Patience
July 30, 2024•678 words
Patience is a virtue was always my least welcome adage. I never felt I was good at it, but at times I apparently exceeded expectations in my performance; and when I lose it, the consequences feel disproportional to when the same happens to others. It’s worth digging into, because my son has the same demeanor, and he experiences the same. It goes something like this: throughout the day, folks make all kinds of comments, are in your face without any good reason, and you usually just take it, because when you escalate the situation, usually what happens is you get the lecture, because you usually win when you unleash. There are scenes in a movie like that: kid gets teased all day long, but does not react. One day, kid witnesses bullies becoming physical against a girl in class. Kid intervenes, hurting one of the bullies in the process. It’s kind of a “him or me” situation, and kid decides “not today”. Kid gets suspension, bully‘s parents threaten to file charges against kid, kid gets into deep trouble with parents. Extremely frustrating.
I must confess, I never found a solution to this. Some just are able to play the game much better than me, or as it were, my son. But unreleased aggression and tension just builds up, and often leads to disproportionate explosion over minor things down the road. Dealing with those kinds of stresses in one’s life is not easy. I found doing sports alleviates the immediate pressure, but does nothing to resolve the underlying issue(s), and therefore actually leads to a much more dangerous place: one where you think you’re doing fine, but you’re actually not, and an emotional (or physical) outburst surprises even yourself when it inevitably happens.
In my relationship, I try to release the aggression in controlled bursts, and ideally close to when the frustration occurs. The idea being that if you act immediately, and decisively, but in a controlled manner, you both address the immediate concern with the other party, and you deflate any anger you might feel that otherwise would just accumulate over weeks. This usually works, but only if it is situational. Pent up frustrations over the partner’s general disposition towards certain things you see differently is immune to this. Because it is in the partner’s nature to act a certain way in a certain situation, the anger and frustration this creates does not go away because you know it’s not something they will change - you will have to come to grips with it, and cannot expect them to adapt. For example, when you just cannot believe your partner when they claim they cannot do something very basic (to you), and despite you having shown them multiple times how “it” works, they just fail at it. “I can’t believe you still don’t know how to restart the Apple TV, I showed you a thousand times!”

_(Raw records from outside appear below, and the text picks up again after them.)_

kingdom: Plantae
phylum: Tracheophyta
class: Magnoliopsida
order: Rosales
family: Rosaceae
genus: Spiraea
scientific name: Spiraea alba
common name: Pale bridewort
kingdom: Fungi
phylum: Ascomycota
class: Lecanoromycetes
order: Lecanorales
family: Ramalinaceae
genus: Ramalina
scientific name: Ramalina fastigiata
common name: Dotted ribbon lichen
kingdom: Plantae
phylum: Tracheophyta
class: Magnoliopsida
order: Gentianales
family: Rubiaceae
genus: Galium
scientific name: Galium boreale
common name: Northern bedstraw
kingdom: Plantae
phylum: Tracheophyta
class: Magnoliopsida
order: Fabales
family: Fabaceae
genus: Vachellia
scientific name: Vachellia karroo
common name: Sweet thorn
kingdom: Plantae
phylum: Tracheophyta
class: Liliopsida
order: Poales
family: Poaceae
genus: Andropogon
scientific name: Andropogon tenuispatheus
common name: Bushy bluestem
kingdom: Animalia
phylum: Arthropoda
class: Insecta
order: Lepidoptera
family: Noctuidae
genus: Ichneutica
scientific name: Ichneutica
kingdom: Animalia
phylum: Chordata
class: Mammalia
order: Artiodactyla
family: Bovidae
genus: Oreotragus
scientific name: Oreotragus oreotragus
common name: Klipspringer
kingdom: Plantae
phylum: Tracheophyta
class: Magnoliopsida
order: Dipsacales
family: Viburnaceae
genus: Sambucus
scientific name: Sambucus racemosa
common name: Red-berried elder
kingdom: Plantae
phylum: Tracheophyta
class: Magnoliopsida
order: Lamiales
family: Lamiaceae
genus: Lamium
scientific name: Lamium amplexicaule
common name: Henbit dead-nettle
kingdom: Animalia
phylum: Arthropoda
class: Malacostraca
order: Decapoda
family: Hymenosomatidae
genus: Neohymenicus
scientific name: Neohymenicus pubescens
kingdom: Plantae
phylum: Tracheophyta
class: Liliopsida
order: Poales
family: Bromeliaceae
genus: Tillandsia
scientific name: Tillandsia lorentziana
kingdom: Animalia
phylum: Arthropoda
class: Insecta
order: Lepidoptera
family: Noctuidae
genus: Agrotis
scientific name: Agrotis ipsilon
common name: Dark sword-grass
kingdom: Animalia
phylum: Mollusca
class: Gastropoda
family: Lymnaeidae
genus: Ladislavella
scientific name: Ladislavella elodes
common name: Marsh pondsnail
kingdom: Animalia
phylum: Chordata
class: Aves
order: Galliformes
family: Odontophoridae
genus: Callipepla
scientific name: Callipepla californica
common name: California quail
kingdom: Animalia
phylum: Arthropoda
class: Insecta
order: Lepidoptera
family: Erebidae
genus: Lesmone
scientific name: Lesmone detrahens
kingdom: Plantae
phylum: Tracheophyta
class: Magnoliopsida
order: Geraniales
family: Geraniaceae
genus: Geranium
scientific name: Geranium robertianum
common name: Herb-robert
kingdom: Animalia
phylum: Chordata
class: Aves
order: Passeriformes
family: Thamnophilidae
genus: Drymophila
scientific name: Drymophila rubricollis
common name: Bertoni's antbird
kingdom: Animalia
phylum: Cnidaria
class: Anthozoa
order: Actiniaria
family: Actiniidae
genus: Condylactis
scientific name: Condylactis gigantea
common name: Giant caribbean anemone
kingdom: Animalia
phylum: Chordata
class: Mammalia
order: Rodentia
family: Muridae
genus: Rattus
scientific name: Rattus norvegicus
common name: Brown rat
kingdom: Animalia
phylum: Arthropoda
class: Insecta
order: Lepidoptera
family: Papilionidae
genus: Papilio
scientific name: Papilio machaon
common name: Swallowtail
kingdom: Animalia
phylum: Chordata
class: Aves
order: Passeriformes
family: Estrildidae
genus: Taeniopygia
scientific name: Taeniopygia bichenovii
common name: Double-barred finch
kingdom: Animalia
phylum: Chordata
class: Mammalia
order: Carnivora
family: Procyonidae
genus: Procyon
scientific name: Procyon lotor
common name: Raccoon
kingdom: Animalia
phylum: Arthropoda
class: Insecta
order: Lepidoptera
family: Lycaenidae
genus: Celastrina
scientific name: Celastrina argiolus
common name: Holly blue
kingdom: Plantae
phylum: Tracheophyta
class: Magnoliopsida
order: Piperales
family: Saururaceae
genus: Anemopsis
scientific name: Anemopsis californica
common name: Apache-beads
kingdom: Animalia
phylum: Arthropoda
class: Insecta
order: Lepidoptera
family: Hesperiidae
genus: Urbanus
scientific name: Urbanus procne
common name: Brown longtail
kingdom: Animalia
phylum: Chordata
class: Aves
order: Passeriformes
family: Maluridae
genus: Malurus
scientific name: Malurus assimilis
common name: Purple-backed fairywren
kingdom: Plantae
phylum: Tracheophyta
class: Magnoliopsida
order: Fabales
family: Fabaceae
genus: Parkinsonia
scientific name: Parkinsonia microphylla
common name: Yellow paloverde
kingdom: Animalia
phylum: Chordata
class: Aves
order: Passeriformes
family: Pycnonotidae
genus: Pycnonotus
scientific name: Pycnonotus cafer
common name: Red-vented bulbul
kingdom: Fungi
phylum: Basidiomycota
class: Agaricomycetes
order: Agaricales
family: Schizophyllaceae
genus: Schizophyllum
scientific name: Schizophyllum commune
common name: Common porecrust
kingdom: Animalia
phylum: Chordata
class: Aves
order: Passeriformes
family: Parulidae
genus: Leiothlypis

Here, it takes two to tango. The partner undoubtedly realizes that this causes you stress, how they react to it tells you a lot about whether you are in a long term successful partnership or whether this will end sooner or later. Usually sooner.
In the end, patience really is a virtue, but only if you can exercise it in an environment, that is generally supportive of you as a person. If your surroundings end up being hostile towards you, patience is not a virtue, it turns into foolishness as it is diametrically opposite of decisiveness, clarity of thought, and action. It can actively hinder you from reacting well in a threatening situation, and provides a mental block adding just that much delay into your action should you be actively threatened. In order to counteract this, I strongly advise to take martial arts classes. Muscle memory is the only way to counter this programming.
Incidentally, martial arts also teaches relaxation techniques that help release tension and frustration: breathing exercises, meditation and focus exercises are all good ways in which to counteract the brain’s tendency to grasp on to indignities suffered throughout the day.